» **DIRECTIONS**
Continue the passage on leading and managing employees from the point where it stops.

» **PASSAGE TO READ**
Do not be afraid to make changes when you have the wrong person. If you let a “bad egg” (wrong employee) stay around it will begin to smell and destroy the rest of the eggs (employees). My solution is to either reposition those “bad eggs” within the company where they can be successful or free them to work for another company where they can be happy and successful. You have to be fair and hold everybody to the same accountability standards.

Select good leaders, set the direction, let them go do the work, and hold them accountable. Spend time with them so they know what the company is all about. Set clear expectations. We establish and agree on the strategies and then give the leaders a lot of freedom to win or fail depending on the solutions. But as they fail they know we will support them with gentle (generally) guidance. We develop our plans and plans of action so that we have measurement and accountability. We then can talk about it when plans are off.

Come up with solutions and do not to look to your boss to be the “grand wizard” of knowledge. I encourage my leaders, direct reports and others to think for themselves. Come up with solutions for problems they have. I am always willing to counsel but they know the situation more than I do. I expect my leaders to do the same with their staff. Listening; not telling them what to do; encouraging them to discover the solutions. New ideas and solutions are best done by people closest to the problem.

Items from a dataset:
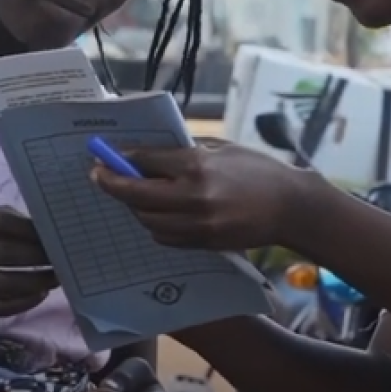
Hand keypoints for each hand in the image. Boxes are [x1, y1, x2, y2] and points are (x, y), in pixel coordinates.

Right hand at [0, 206, 57, 316]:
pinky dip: (22, 303)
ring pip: (3, 284)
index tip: (55, 234)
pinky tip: (40, 295)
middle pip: (4, 254)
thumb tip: (50, 229)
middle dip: (38, 257)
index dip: (31, 230)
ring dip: (35, 282)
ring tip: (57, 278)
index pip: (2, 222)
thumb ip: (12, 220)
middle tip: (63, 258)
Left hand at [93, 143, 312, 250]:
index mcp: (198, 166)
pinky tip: (155, 213)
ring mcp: (198, 225)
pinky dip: (154, 225)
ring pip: (148, 220)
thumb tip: (150, 152)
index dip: (121, 159)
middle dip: (113, 184)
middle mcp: (193, 197)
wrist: (291, 207)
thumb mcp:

» **EXPECTED ANSWER**
It is tough to get “unfiltered and honest” feedback from direct-reports or other leaders. It’s hard to overcome the fear factor. It takes a lot of time and effort of listening and spending quality time with your people. We encourage communication, with listening being a big part of our success. I would love to be an “undercover boss” so that I could really understand what our employees feel about the company.

Financial performance is easier to track than the soft skills. Having good data systems in place eliminates the need to constantly wonder. Either we are on plan or not. When it comes to the soft skills, it is harder, like “How are our managers managing people? Do they respect their employees or just work them?” We are always monitoring that. Gather the data and it forms the basis for the discussion of accountability. For example, there is a direct correlation between low employee morale and the number of injuries that are reported as well as employee turnover. Often times the low morale is an indication of the lack of clear communication on expectations. My coaching to my leader is, “Let’s find the solutions to the issues before morale goes low. Let’s be close to our staff and respect their concerns. Let’s be clear about our expectations but at the same time give the employee freedom to succeed. Let them have some personal pride in their jobs.”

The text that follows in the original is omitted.